* [Listed entries]
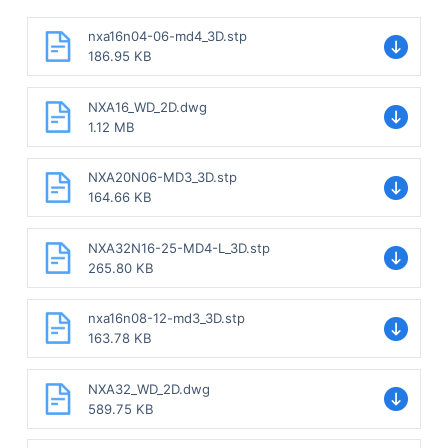
nxa16n04-06-md4_3D.stp
186.95 KB
NXA16_WD_2D.dwg
1.12 MB
NXA20N06-MD3_3D.stp
164.66 KB
NXA32N16-25-MD4-L_3D.stp
265.80 KB
nxa16n08-12-md3_3D.stp
163.78 KB
NXA32_WD_2D.dwg
589.75 KB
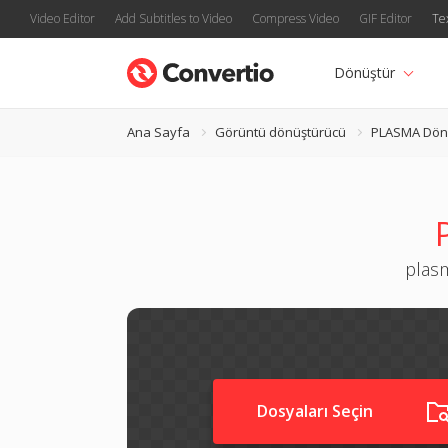
Video Editor
Add Subtitles to Video
Compress Video
GIF Editor
Te
Dönüştür
Ana Sayfa
Görüntü dönüştürücü
PLASMA Dön
plasm
Dosyaları Seçin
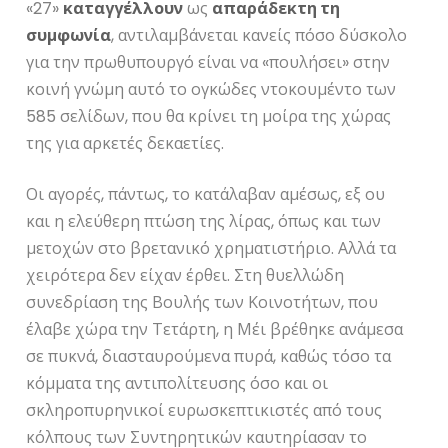
«27»
καταγγέλλουν
ως
απαράδεκτη τη
συμφωνία
, αντιλαμβάνεται κανείς πόσο δύσκολο
για την πρωθυπουργό είναι να «πουλήσει» στην
κοινή γνώμη αυτό το ογκώδες ντοκουμέντο των
585 σελίδων, που θα κρίνει τη μοίρα της χώρας
της για αρκετές δεκαετίες.
Οι αγορές, πάντως, το κατάλαβαν αμέσως, εξ ου
και η ελεύθερη πτώση της λίρας, όπως και των
μετοχών στο βρετανικό χρηματιστήριο. Αλλά τα
χειρότερα δεν είχαν έρθει. Στη θυελλώδη
συνεδρίαση της Βουλής των Κοινοτήτων, που
έλαβε χώρα την Τετάρτη, η Μέι βρέθηκε ανάμεσα
σε πυκνά, διασταυρούμενα πυρά, καθώς τόσο τα
κόμματα της αντιπολίτευσης όσο και οι
σκληροπυρηνικοί ευρωσκεπτικιστές από τους
κόλπους των Συντηρητικών καυτηρίασαν το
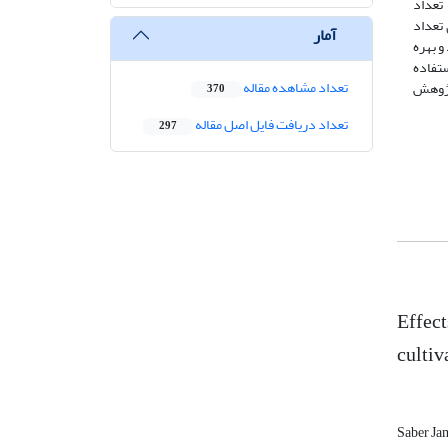
، تعداد
سطح یک و روی تعداد
آمار
و بهره
 شرایط آبیاری به میزان ۴۵۰ میلی‌متری و استفاده
تعداد مشاهده مقاله
ی گیاه کینوا رقم Giza-1 در شرایط این پژوهش
370
تعداد دریافت فایل اصل مقاله
297
Effect
cultiv
Saber Ja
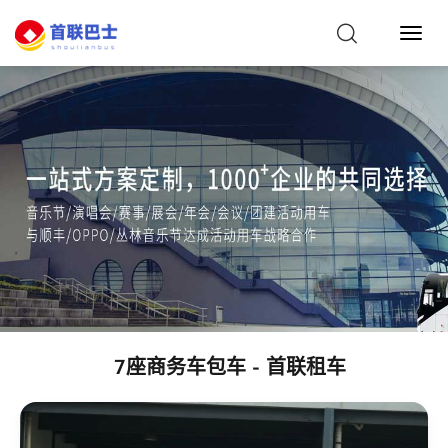
Togg
Navi
7座商务车包车 - 首联租车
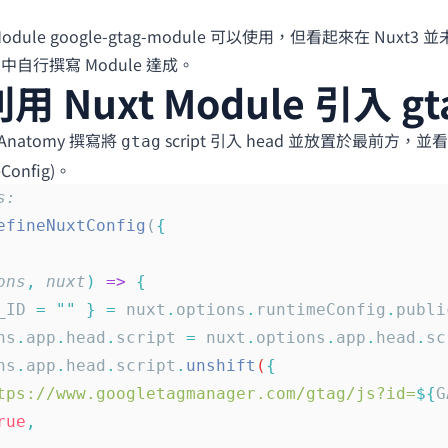
odule
google-gtag-module
可以使用，但看起來在 Nuxt3 
 中自行撰寫 Module 達成。
 利用 Nuxt Module 引入 gta
 Anatomy
撰寫將
script 引入 head 並放置於最前方，並
gtag
Config
)。
s:
efineNuxtConfig
(
{
ons
,
 nuxt
)
 =>
 {
_ID
 =
 ""
 }
 =
 nuxt
.
options
.
runtimeConfig
.
publi
ns
.
app
.
head
.
script
 =
 nuxt
.
options
.
app
.
head
.
sc
ns
.
app
.
head
.
script
.
unshift
(
{
tps://www.googletagmanager.com/gtag/js?id=
${
G
rue
,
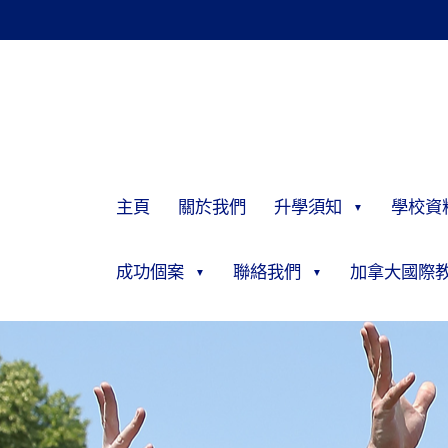
主頁
關於我們
升學須知
學校資
成功個案
聯絡我們
加拿大國際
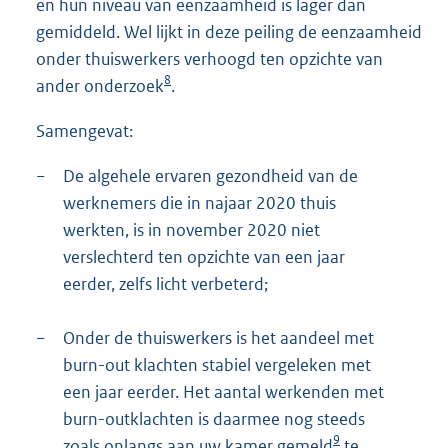
en hun niveau van eenzaamheid is lager dan
gemiddeld. Wel lijkt in deze peiling de eenzaamheid
onder thuiswerkers verhoogd ten opzichte van
8
ander onderzoek
.
Samengevat:
−
De algehele ervaren gezondheid van de
werknemers die in najaar 2020 thuis
werkten, is in november 2020 niet
verslechterd ten opzichte van een jaar
eerder, zelfs licht verbeterd;
−
Onder de thuiswerkers is het aandeel met
burn-out klachten stabiel vergeleken met
een jaar eerder. Het aantal werkenden met
burn-outklachten is daarmee nog steeds
9
zoals onlangs aan uw kamer gemeld
te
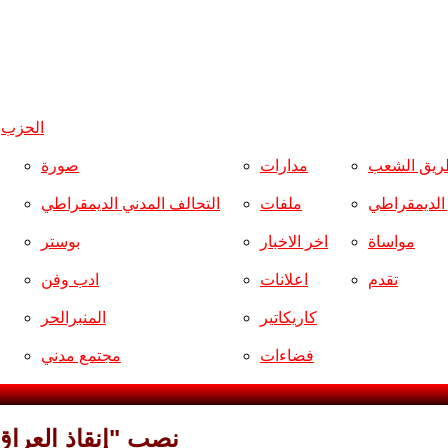
الحزب
و
ريق الشعب
مدارات
صورة
ر الديمقراطي
ملفات
التحالف المدني الديمقراطي
مواساة
اخر الاخبار
بوستر
تقدم
اعلانات
ادب وفن
كاريكاتير
المنبرالحر
فضاءات
مجتمع مدني
نصب "إنقاذ العراق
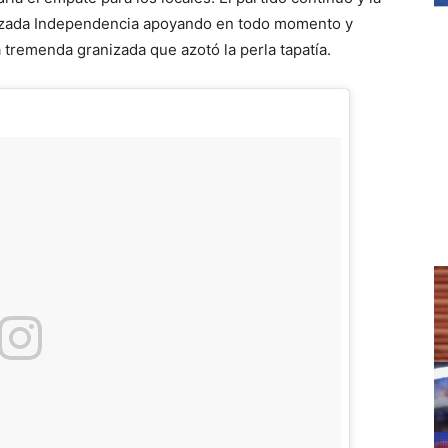
Calzada Independencia apoyando en todo momento y
tremenda granizada que azotó la perla tapatía.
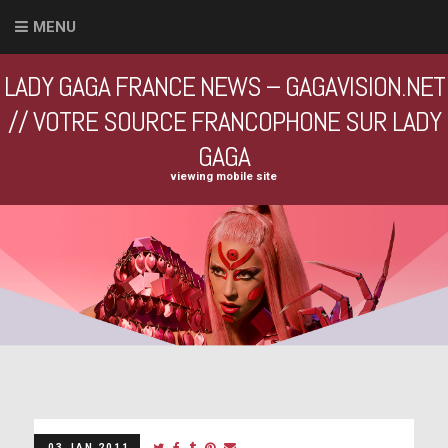
MENU
LADY GAGA FRANCE NEWS – GAGAVISION.NET
// VOTRE SOURCE FRANCOPHONE SUR LADY
GAGA
viewing mobile site
03 JAN 2011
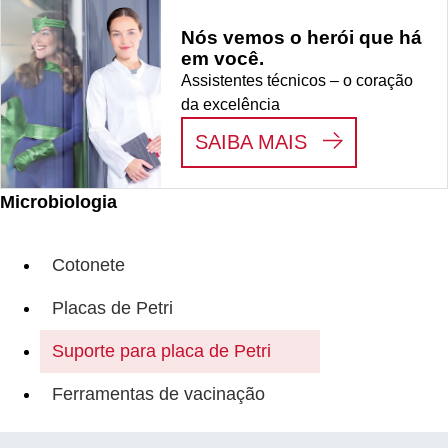
Nós vemos o herói que há
em você.
Assistentes técnicos – o coração
da excelência
:
NÓS VEMOS 
SAIBA MAIS
Microbiologia
Cotonete
Placas de Petri
Suporte para placa de Petri
Ferramentas de vacinação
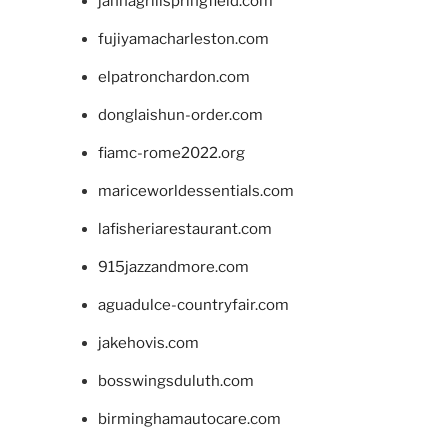
jannagrillspringfield.com
fujiyamacharleston.com
elpatronchardon.com
donglaishun-order.com
fiamc-rome2022.org
mariceworldessentials.com
lafisheriarestaurant.com
915jazzandmore.com
aguadulce-countryfair.com
jakehovis.com
bosswingsduluth.com
birminghamautocare.com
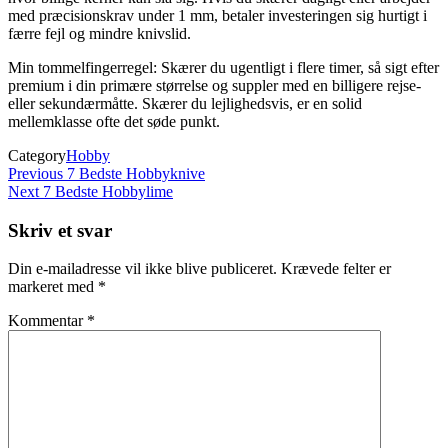
med præcisionskrav under 1 mm, betaler investeringen sig hurtigt i
færre fejl og mindre knivslid.
Min tommelfingerregel: Skærer du ugentligt i flere timer, så sigt efter
premium i din primære størrelse og suppler med en billigere rejse-
eller sekundærmåtte. Skærer du lejlighedsvis, er en solid
mellemklasse ofte det søde punkt.
Category
Hobby
Indlægsnavigation
Previous
Previous
7 Bedste Hobbyknive
Post
Next
Next
7 Bedste Hobbylime
Post
Skriv et svar
Din e-mailadresse vil ikke blive publiceret.
Krævede felter er
markeret med
*
Kommentar
*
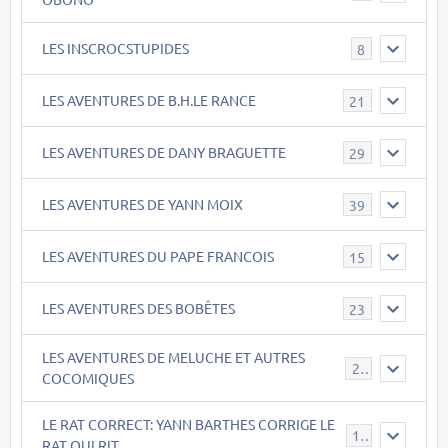
LES INSCROCSTUPIDES
8
LES AVENTURES DE B.H.LE RANCE
21
LES AVENTURES DE DANY BRAGUETTE
29
LES AVENTURES DE YANN MOIX
39
LES AVENTURES DU PAPE FRANCOIS
15
LES AVENTURES DES BOBÊTES
23
LES AVENTURES DE MELUCHE ET AUTRES
22
COCOMIQUES
LE RAT CORRECT: YANN BARTHES CORRIGE LE
15
RAT QUI RIT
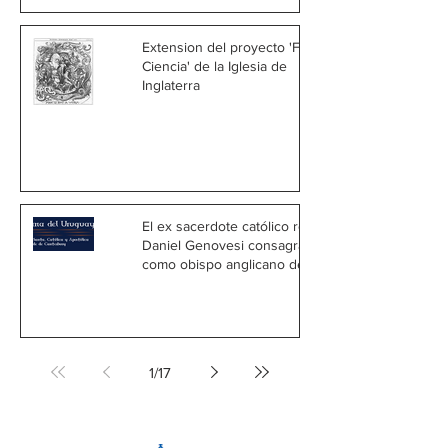
Extension del proyecto 'Fe y
Ciencia' de la Iglesia de
Inglaterra
El ex sacerdote católico romano
Daniel Genovesi consagrado
como obispo anglicano de
Uruguay
1
/
17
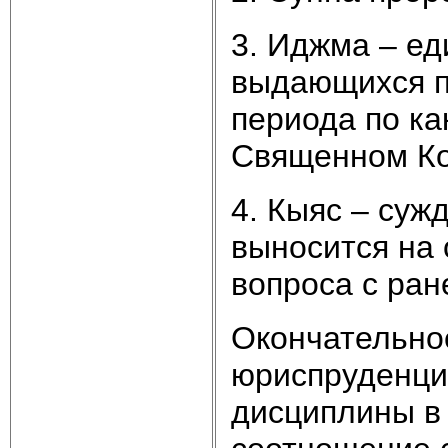
3. Иджма – ед
выдающихся п
периода по ка
Священном Кор
4. Кыяс – суж
выносится на
вопроса с ра
Окончательно
юриспруденци
дисциплины в 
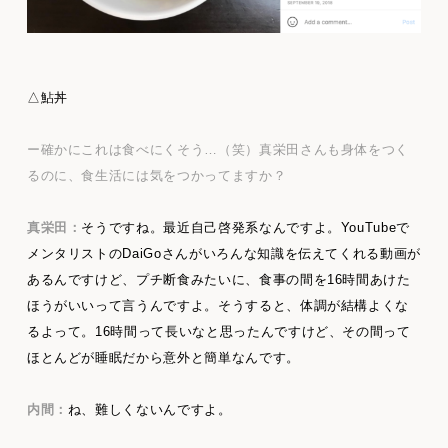
△鮎丼
ー確かにこれは食べにくそう…（笑）真栄田さんも身体をつく
るのに、食生活には気をつかってますか？
真栄田：
そうですね。最近自己啓発系なんですよ。YouTubeで
メンタリストのDaiGoさんがいろんな知識を伝えてくれる動画が
あるんですけど、プチ断食みたいに、食事の間を16時間あけた
ほうがいいって言うんですよ。そうすると、体調が結構よくな
るよって。16時間って長いなと思ったんですけど、その間って
ほとんどが睡眠だから意外と簡単なんです。
内間：
ね、難しくないんですよ。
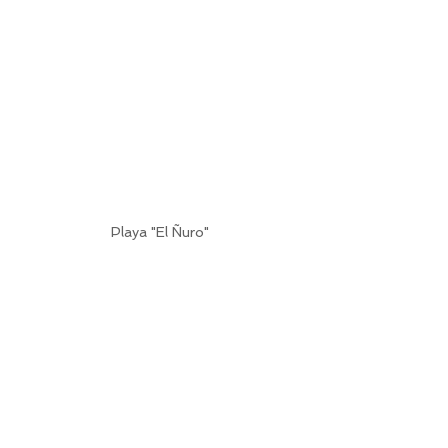
Playa "El Ñuro"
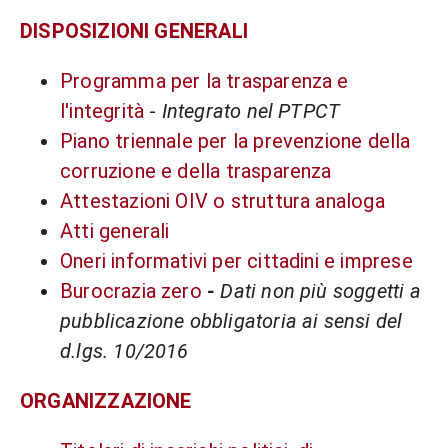
DISPOSIZIONI GENERALI
Programma per la trasparenza e
l'integrità
-
Integrato nel PTPCT
Piano triennale per la prevenzione della
corruzione e della trasparenza
Attestazioni OIV o struttura analoga
Atti generali
Oneri informativi per cittadini e imprese
Burocrazia zero
-
Dati non più soggetti a
pubblicazione obbligatoria ai sensi del
d.lgs. 10/2016
ORGANIZZAZIONE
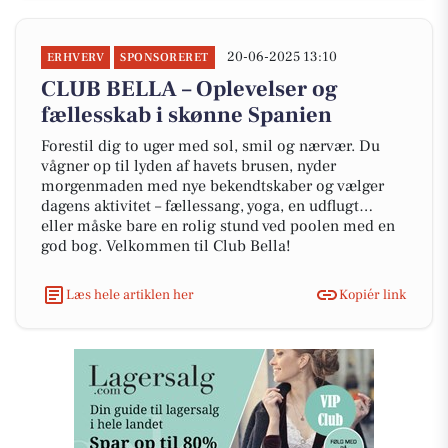
20-06-2025 13:10
ERHVERV
SPONSORERET
CLUB BELLA – Oplevelser og
fællesskab i skønne Spanien
Forestil dig to uger med sol, smil og nærvær. Du
vågner op til lyden af havets brusen, nyder
morgenmaden med nye bekendtskaber og vælger
dagens aktivitet – fællessang, yoga, en udflugt…
eller måske bare en rolig stund ved poolen med en
god bog. Velkommen til Club Bella!
Læs hele artiklen her
Kopiér link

* [Exercise directions] Arrange all the text lines from the data above as a single numbered list, leaving out blank lines and the pictures.

* [Answer box]
1. nxa16n04-06-md4_3D.stp
2. 186.95 KB
3. NXA16_WD_2D.dwg
4. 1.12 MB
5. NXA20N06-MD3_3D.stp
6. 164.66 KB
7. NXA32N16-25-MD4-L_3D.stp
8. 265.80 KB
9. nxa16n08-12-md3_3D.stp
10. 163.78 KB
11. NXA32_WD_2D.dwg
12. 589.75 KB
13. Video Editor
14. Add Subtitles to Video
15. Compress Video
16. GIF Editor
17. Te
18. Dönüştür
19. Ana Sayfa
20. Görüntü dönüştürücü
21. PLASMA Dön
22. plasm
23. Dosyaları Seçin
24. «27»
25. καταγγέλλουν
26. ως
27. απαράδεκτη τη
28. συμφωνία
29. , αντιλαμβάνεται κανείς πόσο δύσκολο
30. για την πρωθυπουργό είναι να «πουλήσει» στην
31. κοινή γνώμη αυτό το ογκώδες ντοκουμέντο των
32. 585 σελίδων, που θα κρίνει τη μοίρα της χώρας
33. της για αρκετές δεκαετίες.
34. Οι αγορές, πάντως, το κατάλαβαν αμέσως, εξ ου
35. και η ελεύθερη πτώση της λίρας, όπως και των
36. μετοχών στο βρετανικό χρηματιστήριο. Αλλά τα
37. χειρότερα δεν είχαν έρθει. Στη θυελλώδη
38. συνεδρίαση της Βουλής των Κοινοτήτων, που
39. έλαβε χώρα την Τετάρτη, η Μέι βρέθηκε ανάμεσα
40. σε πυκνά, διασταυρούμενα πυρά, καθώς τόσο τα
41. κόμματα της αντιπολίτευσης όσο και οι
42. σκληροπυρηνικοί ευρωσκεπτικιστές από τους
43. κόλπους των Συντηρητικών καυτηρίασαν το
44. ، تعداد
45. سطح یک و روی تعداد
46. آمار
47. و بهره
48.  شرایط آبیاری به میزان ۴۵۰ میلی‌متری و استفاده
49. تعداد مشاهده مقاله
50. ی گیاه کینوا رقم Giza-1 در شرایط این پژوهش
51. 370
52. تعداد دریافت فایل اصل مقاله
53. 297
54. Effect
55. cultiv
56. Saber Ja
57. Togg
58. Navi
59. 7座商务车包车 - 首联租车
60. odule
61. google-gtag-module
62. 可以使用，但看起來在 Nuxt3 
63.  中自行撰寫 Module 達成。
64.  利用 Nuxt Module 引入 gta
65.  Anatomy
66. 撰寫將
67. script 引入 head 並放置於最前方，並
68. gtag
69. Config
70. )。
71. s:
72. efineNuxtConfig
73. (
74. {
75. ons
76. ,
77.  nuxt
78. )
79.  =>
80.  {
81. _ID
82.  =
83.  ""
84.  }
85.  =
86.  nuxt
87. .
88. options
89. .
90. runtimeConfig
91. .
92. publi
93. ns
94. .
95. app
96. .
97. head
98. .
99. script
100.  =
101.  nuxt
102. .
103. options
104. .
105. app
106. .
107. head
108. .
109. sc
110. ns
111. .
112. app
113. .
114. head
115. .
116. script
117. .
118. unshift
119. (
120. {
121. tps://www.googletagmanager.com/gtag/js?id=
122. ${
123. G
124. rue
125. ,
126. 主頁
127. 關於我們
128. 升學須知
129. 學校資
130. 成功個案
131. 聯絡我們
132. 加拿大國際
133. en hun niveau van eenzaamheid is lager dan
134. gemiddeld. Wel lijkt in deze peiling de eenzaamheid
135. onder thuiswerkers verhoogd ten opzichte van
136. 8
137. ander onderzoek
138. .
139. Samengevat:
140. −
141. De algehele ervaren gezondheid van de
142. werknemers die in najaar 2020 thuis
143. werkten, is in november 2020 niet
144. verslechterd ten opzichte van een jaar
145. eerder, zelfs licht verbeterd;
146. −
147. Onder de thuiswerkers is het aandeel met
148. burn-out klachten stabiel vergeleken met
149. een jaar eerder. Het aantal werkenden met
150. burn-outklachten is daarmee nog steeds
151. 9
152. zoals onlangs aan uw kamer gemeld
153. te
154. الحزب
155. و
156. ريق الشعب
157. مدارات
158. صورة
159. ر الديمقراطي
160. ملفات
161. التحالف المدني الديمقراطي
162. مواساة
163. اخر الاخبار
164. بوستر
165. تقدم
166. اعلانات
167. ادب وفن
168. كاريكاتير
169. المنبرالحر
170. فضاءات
171. مجتمع مدني
172. نصب "إنقاذ العراق
173. Calzada Independencia apoyando en todo momento y
174. tremenda granizada que azotó la perla tapatía.
175. MENU
176. LADY GAGA FRANCE NEWS – GAGAVISION.NET
177. // VOTRE SOURCE FRANCOPHONE SUR LADY
178. GAGA
179. viewing mobile site
180. 03 JAN 2011
181. Nós vemos o herói que há
182. em você.
183. Assistentes técnicos – o coração
184. da excelência
185. :
186. NÓS VEMOS 
187. SAIBA MAIS
188. Microbiologia
189. Cotonete
190. Placas de Petri
191. Suporte para placa de Petri
192. Ferramentas de vacinação
193. jannagrillspringfield.com
194. fujiyamacharleston.com
195. elpatronchardon.com
196. donglaishun-order.com
197. fiamc-rome2022.org
198. mariceworldessentials.com
199. lafisheriarestaurant.com
200. 915jazzandmore.com
201. aguadulce-countryfair.com
202. jakehovis.com
203. bosswingsduluth.com
204. birminghamautocare.com
205. med præcisionskrav under 1 mm, betaler investeringen sig hurtigt i
206. færre fejl og mindre knivslid.
207. Min tommelfingerregel: Skærer du ugentligt i flere timer, så sigt efter
208. premium i din primære størrelse og suppler med en billigere rejse-
209. eller sekundærmåtte. Skærer du lejlighedsvis, er en solid
210. mellemklasse ofte det søde punkt.
211. Category
212. Hobby
213. Indlægsnavigation
214. Previous
215. Previous
216. 7 Bedste Hobbyknive
217. Post
218. Next
219. Next
220. 7 Bedste Hobbylime
221. Post
222. Skriv et svar
223. Din e-mailadresse vil ikke blive publiceret.
224. Krævede felter er
225. markeret med
226. *
227. Kommentar
228. *
229. LES INSCROCSTUPIDES
230. 8
231. LES AVENTURES DE B.H.LE RANCE
232. 21
233. LES AVENTURES DE DANY BRAGUETTE
234. 29
235. LES AVENTURES DE YANN MOIX
236. 39
237. LES AVENTURES DU PAPE FRANCOIS
238. 15
239. LES AVENTURES DES BOBÊTES
240. 23
241. LES AVENTURES DE MELUCHE ET AUTRES
242. 22
243. COCOMIQUES
244. LE RAT CORRECT: YANN BARTHES CORRIGE LE
245. 15
246. RAT QUI RIT
247. Extension del proyecto 'Fe y
248. Ciencia' de la Iglesia de
249. Inglaterra
250. El ex sacerdote católico romano
251. Daniel Genovesi consagrado
252. como obispo anglicano de
253. Uruguay
254. 1
255. /
256. 17
257. 3. Иджма – ед
258. выдающихся п
259. периода по ка
260. Священном Кор
261. 4. Кыяс – суж
262. выносится на
263. вопроса с ра
264. Окончательно
265. юриспруденци
266. дисциплины в 
267. △鮎丼
268. ー確かにこれは食べにくそう…（笑）真栄田さんも身体をつく
269. るのに、食生活には気をつかってますか？
270. 真栄田：
271. そうですね。最近自己啓発系なんですよ。YouTubeで
272. メンタリストのDaiGoさんがいろんな知識を伝えてくれる動画が
273. あるんですけど、プチ断食みたいに、食事の間を16時間あけた
274. ほうがいいって言うんですよ。そうすると、体調が結構よくな
275. るよって。16時間って長いなと思ったんですけど、その間って
276. ほとんどが睡眠だから意外と簡単なんです。
277. 内間：
278. ね、難しくないんですよ。
279. Playa "El Ñuro"
280. DISPOSIZIONI GENERALI
281. Programma per la trasparenza e
282. l'integrità
283. -
284. Integrato nel PTPCT
285. Piano triennale per la prevenzione della
286. corruzione e della trasparenza
287. Attestazioni OIV o struttura analoga
288. Atti generali
289. Oneri informativi per cittadini e imprese
290. Burocrazia zero
291. -
292. Dati non più soggetti a
293. pubblicazione obbligatoria ai sensi del
294. d.lgs. 10/2016
295. ORGANIZZAZIONE
296. 20-06-2025 13:10
297. ERHVERV
298. SPONSORERET
299. CLUB BELLA – Oplevelser og
300. fællesskab i skønne Spanien
301. Forestil dig to uger med sol, smil og nærvær. Du
302. vågner op til lyden af havets brusen, nyder
303. morgenmaden med nye bekendtskaber og vælger
304. dagens aktivitet – fællessang, yoga, en udflugt…
305. eller måske bare en rolig stund ved poolen med en
306. god bog. Velkommen til Club Bella!
307. Læs hele artiklen her
308. Kopiér link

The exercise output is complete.